La inflación en Uruguay volvió a mostrar señales de moderación y alcanzó en febrero una variación interanual de 3,11%, según los datos divulgados por el Instituto Nacional de Estadística (INE). El registro confirma una tendencia descendente que se consolida en los últimos meses y ubica al indicador muy cerca del límite inferior del rango meta fijado por el Banco Central del Uruguay.

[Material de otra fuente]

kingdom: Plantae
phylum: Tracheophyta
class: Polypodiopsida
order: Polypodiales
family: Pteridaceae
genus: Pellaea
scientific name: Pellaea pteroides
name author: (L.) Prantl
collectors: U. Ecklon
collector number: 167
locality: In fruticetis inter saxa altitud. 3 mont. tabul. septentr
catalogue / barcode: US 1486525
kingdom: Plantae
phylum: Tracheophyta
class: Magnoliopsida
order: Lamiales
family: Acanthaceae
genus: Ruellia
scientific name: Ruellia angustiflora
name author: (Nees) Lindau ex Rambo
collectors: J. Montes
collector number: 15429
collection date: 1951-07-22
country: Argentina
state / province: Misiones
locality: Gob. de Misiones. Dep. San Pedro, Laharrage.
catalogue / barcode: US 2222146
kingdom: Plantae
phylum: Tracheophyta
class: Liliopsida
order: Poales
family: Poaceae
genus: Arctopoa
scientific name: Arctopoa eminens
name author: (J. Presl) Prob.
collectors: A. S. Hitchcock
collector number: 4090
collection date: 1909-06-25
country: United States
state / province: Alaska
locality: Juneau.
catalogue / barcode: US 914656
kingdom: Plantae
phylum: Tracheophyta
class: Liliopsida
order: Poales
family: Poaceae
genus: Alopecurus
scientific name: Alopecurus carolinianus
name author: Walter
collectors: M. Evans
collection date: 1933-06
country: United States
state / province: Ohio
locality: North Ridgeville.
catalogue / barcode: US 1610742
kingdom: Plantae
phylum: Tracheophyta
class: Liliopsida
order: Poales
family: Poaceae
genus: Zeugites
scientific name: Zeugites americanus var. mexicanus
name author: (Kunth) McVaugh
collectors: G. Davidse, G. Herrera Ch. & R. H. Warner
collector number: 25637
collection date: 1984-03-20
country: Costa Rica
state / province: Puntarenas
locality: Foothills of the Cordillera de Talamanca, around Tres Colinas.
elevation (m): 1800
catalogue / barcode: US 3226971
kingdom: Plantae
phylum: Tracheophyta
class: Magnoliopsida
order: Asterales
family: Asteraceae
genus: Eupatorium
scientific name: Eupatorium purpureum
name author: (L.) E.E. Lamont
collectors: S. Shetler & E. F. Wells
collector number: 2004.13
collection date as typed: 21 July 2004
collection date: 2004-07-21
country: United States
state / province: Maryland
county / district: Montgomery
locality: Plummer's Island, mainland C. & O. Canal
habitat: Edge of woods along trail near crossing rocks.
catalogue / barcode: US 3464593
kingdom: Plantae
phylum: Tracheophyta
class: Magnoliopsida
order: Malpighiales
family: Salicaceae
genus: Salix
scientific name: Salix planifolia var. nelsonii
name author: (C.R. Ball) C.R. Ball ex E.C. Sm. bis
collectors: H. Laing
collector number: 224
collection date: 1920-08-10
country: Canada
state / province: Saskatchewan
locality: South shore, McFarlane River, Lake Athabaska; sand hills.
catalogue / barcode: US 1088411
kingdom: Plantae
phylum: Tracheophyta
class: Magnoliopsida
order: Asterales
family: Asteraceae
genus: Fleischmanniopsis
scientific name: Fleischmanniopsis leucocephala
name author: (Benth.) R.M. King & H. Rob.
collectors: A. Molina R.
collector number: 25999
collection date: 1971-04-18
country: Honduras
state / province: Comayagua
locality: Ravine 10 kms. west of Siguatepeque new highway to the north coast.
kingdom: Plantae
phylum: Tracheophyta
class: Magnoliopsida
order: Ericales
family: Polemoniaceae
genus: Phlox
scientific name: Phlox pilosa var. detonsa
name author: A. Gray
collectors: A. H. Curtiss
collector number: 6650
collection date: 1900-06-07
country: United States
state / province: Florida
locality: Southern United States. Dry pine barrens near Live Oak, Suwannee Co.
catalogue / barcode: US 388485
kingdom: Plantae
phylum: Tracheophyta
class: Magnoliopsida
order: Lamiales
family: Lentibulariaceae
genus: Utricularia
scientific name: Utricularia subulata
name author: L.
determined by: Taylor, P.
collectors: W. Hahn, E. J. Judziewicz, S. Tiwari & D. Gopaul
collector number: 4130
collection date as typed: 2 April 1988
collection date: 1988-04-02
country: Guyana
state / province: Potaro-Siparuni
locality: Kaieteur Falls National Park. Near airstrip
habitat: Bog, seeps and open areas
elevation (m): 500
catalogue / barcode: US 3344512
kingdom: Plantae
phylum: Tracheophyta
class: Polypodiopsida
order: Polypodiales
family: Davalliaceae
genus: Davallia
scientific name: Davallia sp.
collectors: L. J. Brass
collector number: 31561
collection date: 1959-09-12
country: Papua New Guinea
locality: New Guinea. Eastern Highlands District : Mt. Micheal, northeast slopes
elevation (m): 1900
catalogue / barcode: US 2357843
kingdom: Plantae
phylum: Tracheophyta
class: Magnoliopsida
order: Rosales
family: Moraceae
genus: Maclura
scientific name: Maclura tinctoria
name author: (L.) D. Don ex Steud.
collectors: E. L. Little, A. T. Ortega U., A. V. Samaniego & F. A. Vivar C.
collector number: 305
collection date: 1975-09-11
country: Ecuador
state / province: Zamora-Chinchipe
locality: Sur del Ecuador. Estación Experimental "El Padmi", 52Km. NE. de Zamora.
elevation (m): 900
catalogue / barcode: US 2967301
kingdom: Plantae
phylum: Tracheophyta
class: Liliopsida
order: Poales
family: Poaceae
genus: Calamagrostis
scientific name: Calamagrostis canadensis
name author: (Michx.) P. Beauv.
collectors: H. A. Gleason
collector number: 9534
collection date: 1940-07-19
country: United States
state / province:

De acuerdo con el informe oficial, la variación mensual del Índice de Precios del Consumo (IPC) fue de 0,35%, por debajo de lo previsto por el mercado, que proyectaba una suba cercana al 0,6%. El resultado refuerza el escenario de desaceleración inflacionaria y marca una diferencia respecto a diciembre, cuando la inflación interanual se ubicaba en 3,65%.
Entre los principales componentes que incidieron en el comportamiento de los precios durante febrero se destacan los rubros vinculados a vivienda, agua, electricidad y combustibles, que explicaron buena parte del aumento mensual. También tuvieron incidencia, aunque menor, los bienes para el hogar y el cuidado personal, mientras que recreación y cultura mostraron una contribución negativa al índice general.
La inflación subyacente (que excluye frutas, verduras y combustibles) se ubicó en 3,45% interanual, lo que indica que la moderación de precios no responde únicamente a factores estacionales, sino que se extiende al núcleo del consumo.
Este escenario se da pocos días después de que el Banco Central resolviera reducir la tasa de política monetaria en 75 puntos básicos, llevándola a 5,75%. Desde la autoridad monetaria se señaló que, si bien los riesgos inflacionarios están más equilibrados, persiste la atención sobre la posibilidad de que la inflación se ubique por debajo del objetivo central en el horizonte de política.
El organismo continuará con un monitoreo permanente de la evolución de los precios y de las expectativas del mercado para definir los próximos pasos en materia monetaria.